This robot trio mimics the life cycle of a frog

Search-and-rescue operations could one day feature a fleet of frog-bots to help save the day.
Four legged robot inspired by frog
The robots are inspired by frogs' multiple life stages. Colorado State University

New quadrupedal robots, based on years of research alongside some amphibian inspiration, could one day crawl and shimmy their way into search-and-rescue operations. As detailed in a new paper recently published in Nature Communications, the robotic trio developed by a team at Colorado State University can swim, walk, and crawl depending on their environments’ obstacles—thanks in large part to lightweight artificial muscles that don’t require heavy onboard power sources.

[Related: Four-legged dog robots could one day explore the moon.]

The new systems, which have been in development since 2017, were designed by a team led by CSU Department of Mechanical Engineering professor Jianguo Zhao, and rely on materials that change rigidity depending on temperature.

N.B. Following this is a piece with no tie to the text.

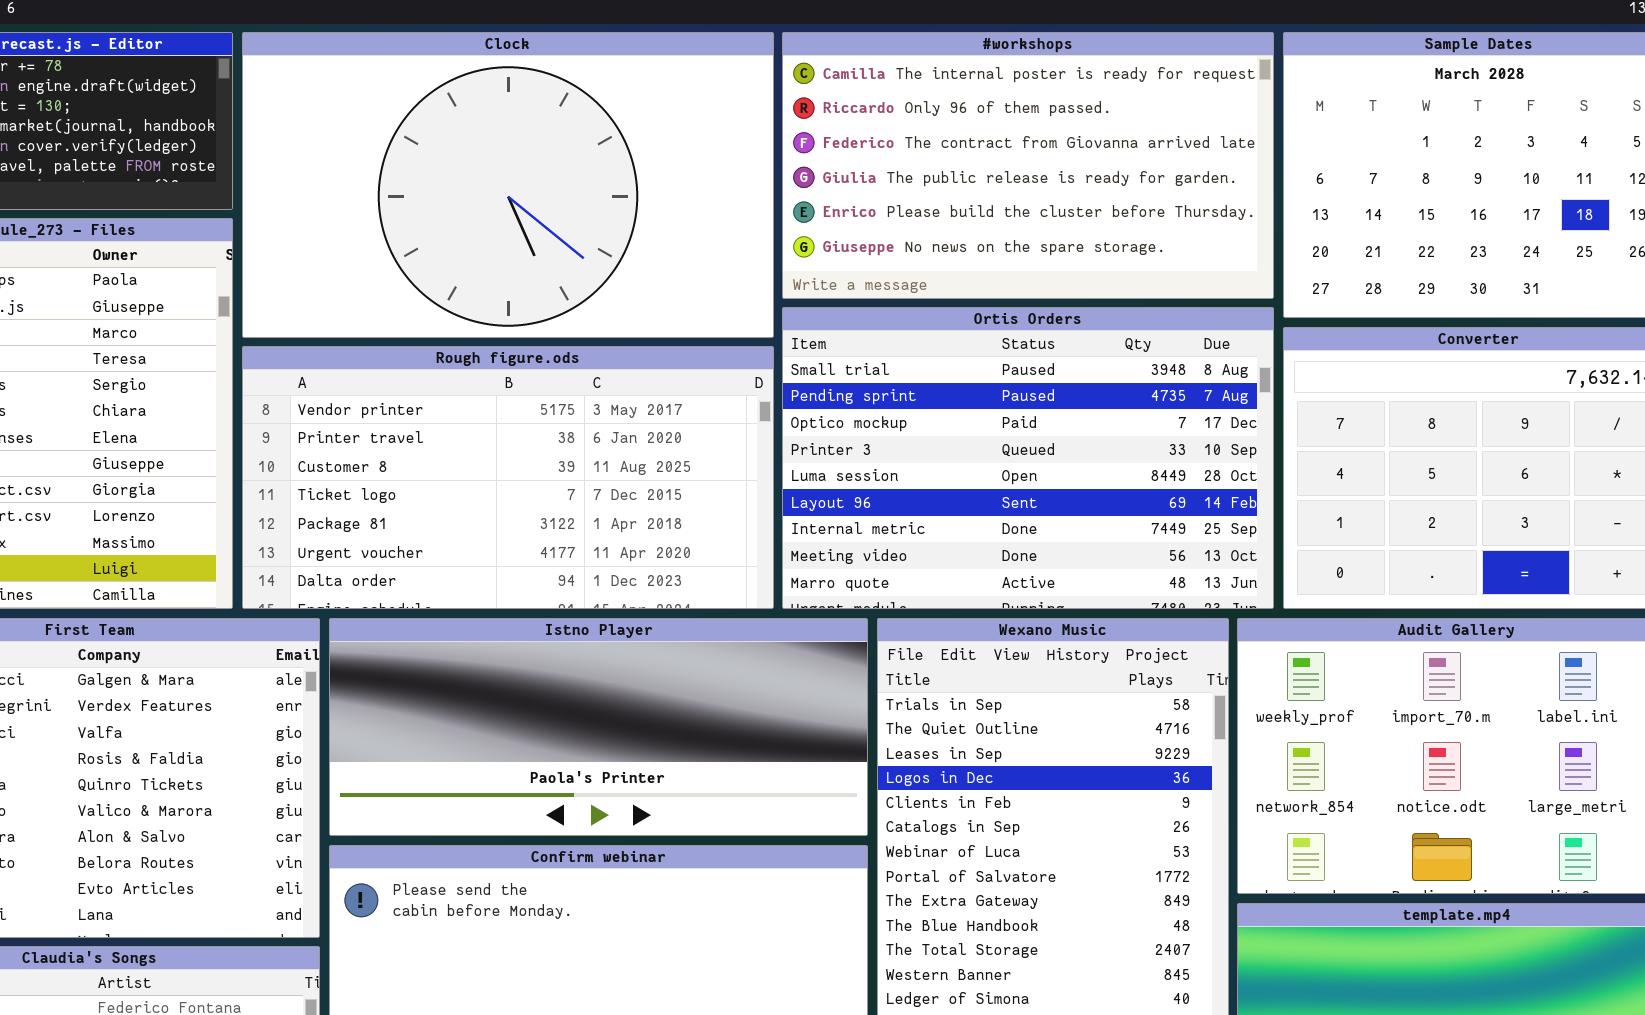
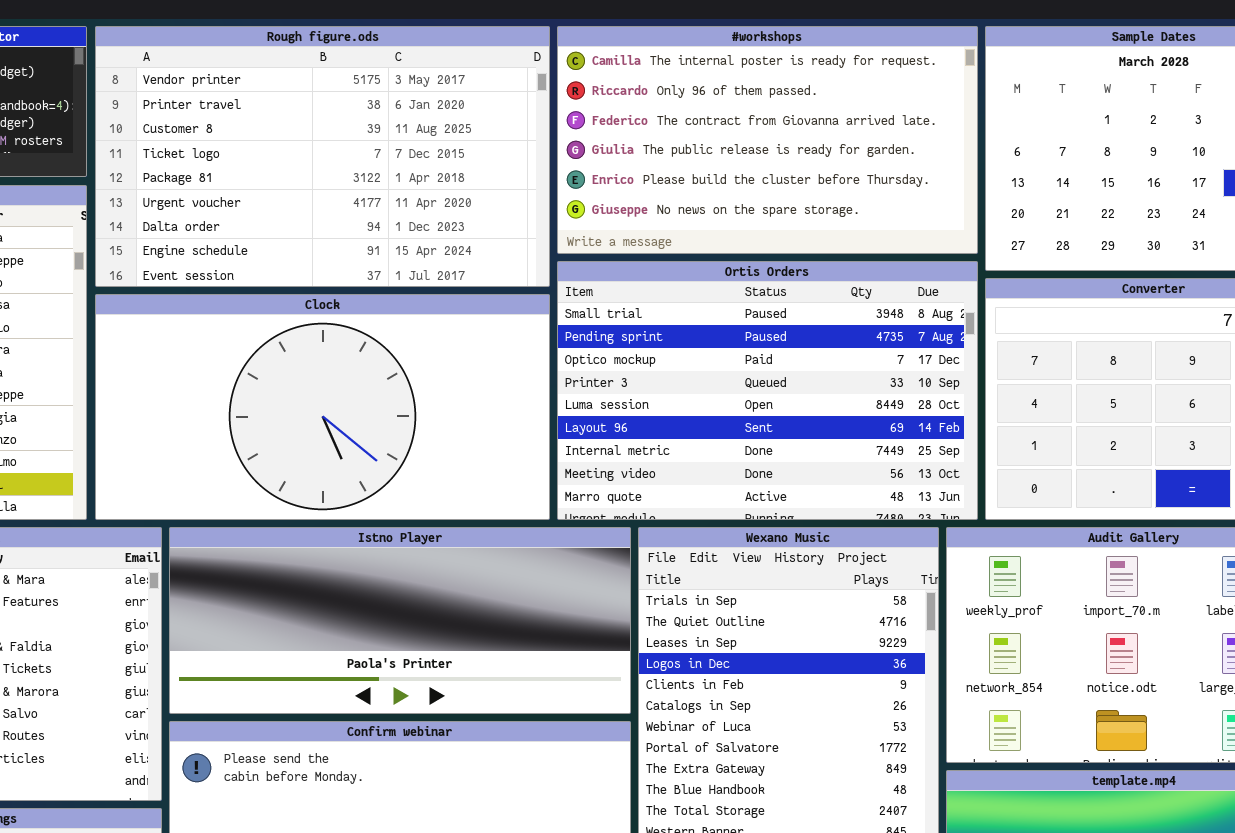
Clock: [242,32,774,338] -> [95,294,550,520], moved, resized
Rough figure.ods: [242,346,774,609] -> [95,26,550,287], moved, resized

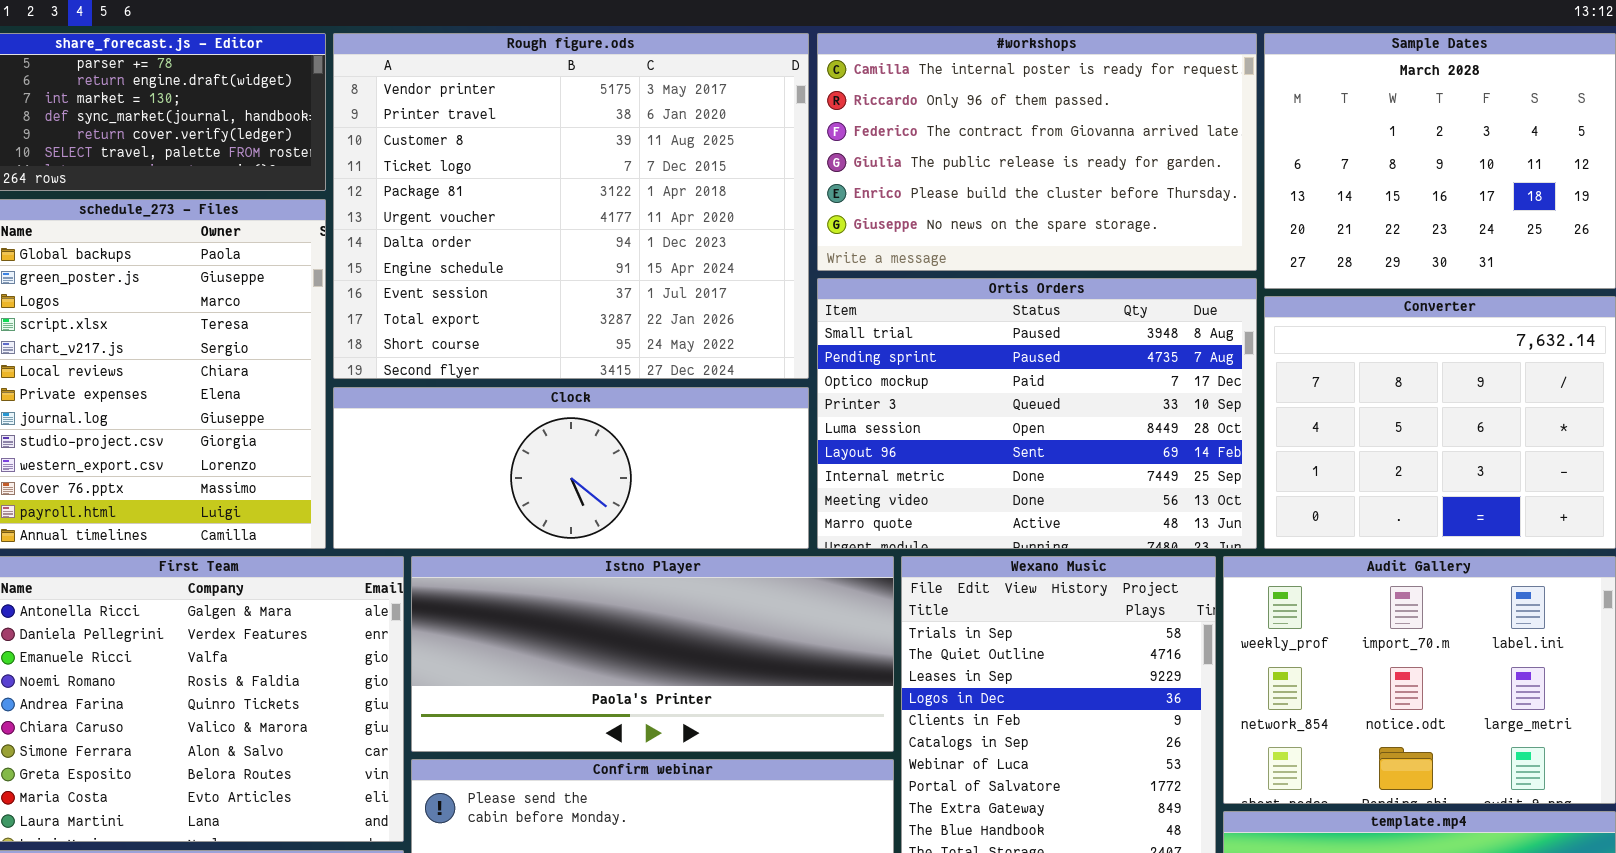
Rough figure.ods: [95,26,550,287] -> [333,33,809,379], resized
Clock: [95,294,550,520] -> [333,387,809,549], resized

“Our embedded morphing scheme uses a lightweight artificial muscle similar to a human muscle, and it contracts when electricity is applied,” Zhao explained in the project’s October 2 announcement. “By embedding these artificial muscles in the spine of the robot or in its skin, we can achieve a variety of shape-types. Altogether, this approach offers a promising path towards developing robots that can navigate and work in difficult environments.”

Aside from the electrical properties, the robots owe their movements in large part to frogs—or, rather, frogs’ multiple life stages. “They start as tadpoles with tails for swimming before developing legs that let them jump, crawl or swim,” Zhao continued. “We take inspiration from those transformations, but achieving animal-like embedded shape morphing in robots remains challenging and is something we hope this work will continue to address.”

Judging from the video montage, it’s easy to see the frog analogy. Depending on its surroundings and terrain, the robots can curve their limbs to “swim,” then adjust them accordingly to scale a rocky hurdle that mimics a shoreline. On dry land, Zhao’s robots can “hop” along by repeatedly rotating their limbs 360 degrees to push forward. A third version of the robot can flatten itself to skitter through small openings, as well as hang onto a ledge to help transition across gaps.

For now, however, the robots require remote control, but future iterations could rely on sensor- and camera-based analysis of their environments for navigation, and even morph as needed to handle their surroundings.